* **Your task**:
Reproduce the text of each item below word for word, changing nothing.

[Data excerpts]
____________
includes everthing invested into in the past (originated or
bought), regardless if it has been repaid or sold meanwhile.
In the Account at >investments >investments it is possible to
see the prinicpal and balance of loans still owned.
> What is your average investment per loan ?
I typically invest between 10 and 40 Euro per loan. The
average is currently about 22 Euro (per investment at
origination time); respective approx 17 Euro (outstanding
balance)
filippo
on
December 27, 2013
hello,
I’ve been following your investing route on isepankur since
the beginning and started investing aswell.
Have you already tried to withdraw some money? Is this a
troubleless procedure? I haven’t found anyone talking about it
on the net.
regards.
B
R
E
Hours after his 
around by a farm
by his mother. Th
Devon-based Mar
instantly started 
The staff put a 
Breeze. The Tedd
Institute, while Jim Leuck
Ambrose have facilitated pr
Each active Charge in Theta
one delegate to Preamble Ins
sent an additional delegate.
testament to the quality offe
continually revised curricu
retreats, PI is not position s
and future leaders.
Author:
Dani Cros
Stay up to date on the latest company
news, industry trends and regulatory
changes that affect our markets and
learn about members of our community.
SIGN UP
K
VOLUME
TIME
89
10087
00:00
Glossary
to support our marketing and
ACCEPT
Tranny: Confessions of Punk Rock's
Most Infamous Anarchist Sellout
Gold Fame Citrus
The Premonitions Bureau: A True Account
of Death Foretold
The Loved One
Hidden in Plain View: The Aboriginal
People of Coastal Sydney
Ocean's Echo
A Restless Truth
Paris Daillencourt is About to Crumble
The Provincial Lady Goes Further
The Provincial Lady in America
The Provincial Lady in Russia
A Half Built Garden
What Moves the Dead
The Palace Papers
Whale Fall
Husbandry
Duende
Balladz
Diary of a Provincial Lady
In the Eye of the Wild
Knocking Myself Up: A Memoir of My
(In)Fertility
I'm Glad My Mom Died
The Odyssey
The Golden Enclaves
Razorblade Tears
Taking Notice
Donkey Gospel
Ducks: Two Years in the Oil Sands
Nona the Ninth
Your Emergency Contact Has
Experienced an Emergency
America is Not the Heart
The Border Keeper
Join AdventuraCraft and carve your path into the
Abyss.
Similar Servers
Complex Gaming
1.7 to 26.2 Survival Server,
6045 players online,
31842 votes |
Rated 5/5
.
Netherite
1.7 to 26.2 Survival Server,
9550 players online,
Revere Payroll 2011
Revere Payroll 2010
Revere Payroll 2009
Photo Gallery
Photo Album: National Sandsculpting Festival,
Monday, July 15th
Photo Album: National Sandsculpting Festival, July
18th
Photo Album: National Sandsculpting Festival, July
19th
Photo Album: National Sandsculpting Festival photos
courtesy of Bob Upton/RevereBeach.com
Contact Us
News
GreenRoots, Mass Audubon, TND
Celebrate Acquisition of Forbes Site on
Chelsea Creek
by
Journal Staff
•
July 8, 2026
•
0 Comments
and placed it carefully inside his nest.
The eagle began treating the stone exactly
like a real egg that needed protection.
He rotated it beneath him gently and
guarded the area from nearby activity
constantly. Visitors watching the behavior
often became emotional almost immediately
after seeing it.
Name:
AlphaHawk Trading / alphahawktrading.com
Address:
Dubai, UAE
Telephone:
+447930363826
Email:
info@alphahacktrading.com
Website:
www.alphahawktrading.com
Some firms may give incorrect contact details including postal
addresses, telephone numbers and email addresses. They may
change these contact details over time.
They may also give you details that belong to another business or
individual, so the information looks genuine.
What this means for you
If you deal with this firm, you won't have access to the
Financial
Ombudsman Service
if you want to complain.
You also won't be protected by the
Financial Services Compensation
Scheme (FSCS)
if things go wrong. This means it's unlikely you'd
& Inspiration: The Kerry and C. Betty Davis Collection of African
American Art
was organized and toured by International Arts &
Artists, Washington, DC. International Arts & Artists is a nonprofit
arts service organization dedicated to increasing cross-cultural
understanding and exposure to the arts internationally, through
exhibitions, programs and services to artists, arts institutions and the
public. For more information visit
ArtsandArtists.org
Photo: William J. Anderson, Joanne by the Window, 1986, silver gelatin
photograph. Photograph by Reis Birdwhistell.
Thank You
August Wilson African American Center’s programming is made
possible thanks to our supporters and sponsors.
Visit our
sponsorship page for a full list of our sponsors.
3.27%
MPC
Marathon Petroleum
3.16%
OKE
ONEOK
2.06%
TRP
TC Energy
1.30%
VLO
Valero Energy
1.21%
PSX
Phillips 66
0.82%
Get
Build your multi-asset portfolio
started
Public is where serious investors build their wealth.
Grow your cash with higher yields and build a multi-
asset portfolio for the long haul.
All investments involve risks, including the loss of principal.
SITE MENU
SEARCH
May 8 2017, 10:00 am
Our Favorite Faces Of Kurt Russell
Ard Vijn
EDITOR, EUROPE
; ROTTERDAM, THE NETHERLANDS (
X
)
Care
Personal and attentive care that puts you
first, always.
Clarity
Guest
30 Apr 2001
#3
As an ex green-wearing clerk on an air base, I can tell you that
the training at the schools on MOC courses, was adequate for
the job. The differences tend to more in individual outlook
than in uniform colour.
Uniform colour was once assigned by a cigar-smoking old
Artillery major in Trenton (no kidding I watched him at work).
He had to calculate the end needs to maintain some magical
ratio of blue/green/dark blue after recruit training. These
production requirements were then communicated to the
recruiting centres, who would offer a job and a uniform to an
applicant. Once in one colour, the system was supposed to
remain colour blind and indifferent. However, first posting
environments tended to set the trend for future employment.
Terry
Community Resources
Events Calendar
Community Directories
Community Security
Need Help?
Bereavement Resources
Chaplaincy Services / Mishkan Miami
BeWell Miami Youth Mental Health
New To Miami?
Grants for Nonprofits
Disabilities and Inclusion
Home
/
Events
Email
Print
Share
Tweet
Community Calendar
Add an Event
____________
* **Your response**:
includes everthing invested into in the past (originated or
bought), regardless if it has been repaid or sold meanwhile.
In the Account at >investments >investments it is possible to
see the prinicpal and balance of loans still owned.
> What is your average investment per loan ?
I typically invest between 10 and 40 Euro per loan. The
average is currently about 22 Euro (per investment at
origination time); respective approx 17 Euro (outstanding
balance)
filippo
on
December 27, 2013
hello,
I’ve been following your investing route on isepankur since
the beginning and started investing aswell.
Have you already tried to withdraw some money? Is this a
troubleless procedure? I haven’t found anyone talking about it
on the net.
regards.
B
R
E
Hours after his 
around by a farm
by his mother. Th
Devon-based Mar
instantly started 
The staff put a 
Breeze. The Tedd
Institute, while Jim Leuck
Ambrose have facilitated pr
Each active Charge in Theta
one delegate to Preamble Ins
sent an additional delegate.
testament to the quality offe
continually revised curricu
retreats, PI is not position s
and future leaders.
Author:
Dani Cros
Stay up to date on the latest company
news, industry trends and regulatory
changes that affect our markets and
learn about members of our community.
SIGN UP
K
VOLUME
TIME
89
10087
00:00
Glossary
to support our marketing and
ACCEPT
Tranny: Confessions of Punk Rock's
Most Infamous Anarchist Sellout
Gold Fame Citrus
The Premonitions Bureau: A True Account
of Death Foretold
The Loved One
Hidden in Plain View: The Aboriginal
People of Coastal Sydney
Ocean's Echo
A Restless Truth
Paris Daillencourt is About to Crumble
The Provincial Lady Goes Further
The Provincial Lady in America
The Provincial Lady in Russia
A Half Built Garden
What Moves the Dead
The Palace Papers
Whale Fall
Husbandry
Duende
Balladz
Diary of a Provincial Lady
In the Eye of the Wild
Knocking Myself Up: A Memoir of My
(In)Fertility
I'm Glad My Mom Died
The Odyssey
The Golden Enclaves
Razorblade Tears
Taking Notice
Donkey Gospel
Ducks: Two Years in the Oil Sands
Nona the Ninth
Your Emergency Contact Has
Experienced an Emergency
America is Not the Heart
The Border Keeper
Join AdventuraCraft and carve your path into the
Abyss.
Similar Servers
Complex Gaming
1.7 to 26.2 Survival Server,
6045 players online,
31842 votes |
Rated 5/5
.
Netherite
1.7 to 26.2 Survival Server,
9550 players online,
Revere Payroll 2011
Revere Payroll 2010
Revere Payroll 2009
Photo Gallery
Photo Album: National Sandsculpting Festival,
Monday, July 15th
Photo Album: National Sandsculpting Festival, July
18th
Photo Album: National Sandsculpting Festival, July
19th
Photo Album: National Sandsculpting Festival photos
courtesy of Bob Upton/RevereBeach.com
Contact Us
News
GreenRoots, Mass Audubon, TND
Celebrate Acquisition of Forbes Site on
Chelsea Creek
by
Journal Staff
•
July 8, 2026
•
0 Comments
and placed it carefully inside his nest.
The eagle began treating the stone exactly
like a real egg that needed protection.
He rotated it beneath him gently and
guarded the area from nearby activity
constantly. Visitors watching the behavior
often became emotional almost immediately
after seeing it.
Name:
AlphaHawk Trading / alphahawktrading.com
Address:
Dubai, UAE
Telephone:
+447930363826
Email:
info@alphahacktrading.com
Website:
www.alphahawktrading.com
Some firms may give incorrect contact details including postal
addresses, telephone numbers and email addresses. They may
change these contact details over time.
They may also give you details that belong to another business or
individual, so the information looks genuine.
What this means for you
If you deal with this firm, you won't have access to the
Financial
Ombudsman Service
if you want to complain.
You also won't be protected by the
Financial Services Compensation
Scheme (FSCS)
if things go wrong. This means it's unlikely you'd
& Inspiration: The Kerry and C. Betty Davis Collection of African
American Art
was organized and toured by International Arts &
Artists, Washington, DC. International Arts & Artists is a nonprofit
arts service organization dedicated to increasing cross-cultural
understanding and exposure to the arts internationally, through
exhibitions, programs and services to artists, arts institutions and the
public. For more information visit
ArtsandArtists.org
Photo: William J. Anderson, Joanne by the Window, 1986, silver gelatin
photograph. Photograph by Reis Birdwhistell.
Thank You
August Wilson African American Center’s programming is made
possible thanks to our supporters and sponsors.
Visit our
sponsorship page for a full list of our sponsors.
3.27%
MPC
Marathon Petroleum
3.16%
OKE
ONEOK
2.06%
TRP
TC Energy
1.30%
VLO
Valero Energy
1.21%
PSX
Phillips 66
0.82%
Get
Build your multi-asset portfolio
started
Public is where serious investors build their wealth.
Grow your cash with higher yields and build a multi-
asset portfolio for the long haul.
All investments involve risks, including the loss of principal.
SITE MENU
SEARCH
May 8 2017, 10:00 am
Our Favorite Faces Of Kurt Russell
Ard Vijn
EDITOR, EUROPE
; ROTTERDAM, THE NETHERLANDS (
X
)
Care
Personal and attentive care that puts you
first, always.
Clarity
Guest
30 Apr 2001
#3
As an ex green-wearing clerk on an air base, I can tell you that
the training at the schools on MOC courses, was adequate for
the job. The differences tend to more in individual outlook
than in uniform colour.
Uniform colour was once assigned by a cigar-smoking old
Artillery major in Trenton (no kidding I watched him at work).
He had to calculate the end needs to maintain some magical
ratio of blue/green/dark blue after recruit training. These
production requirements were then communicated to the
recruiting centres, who would offer a job and a uniform to an
applicant. Once in one colour, the system was supposed to
remain colour blind and indifferent. However, first posting
environments tended to set the trend for future employment.
Terry
Community Resources
Events Calendar
Community Directories
Community Security
Need Help?
Bereavement Resources
Chaplaincy Services / Mishkan Miami
BeWell Miami Youth Mental Health
New To Miami?
Grants for Nonprofits
Disabilities and Inclusion
Home
/
Events
Email
Print
Share
Tweet
Community Calendar
Add an Event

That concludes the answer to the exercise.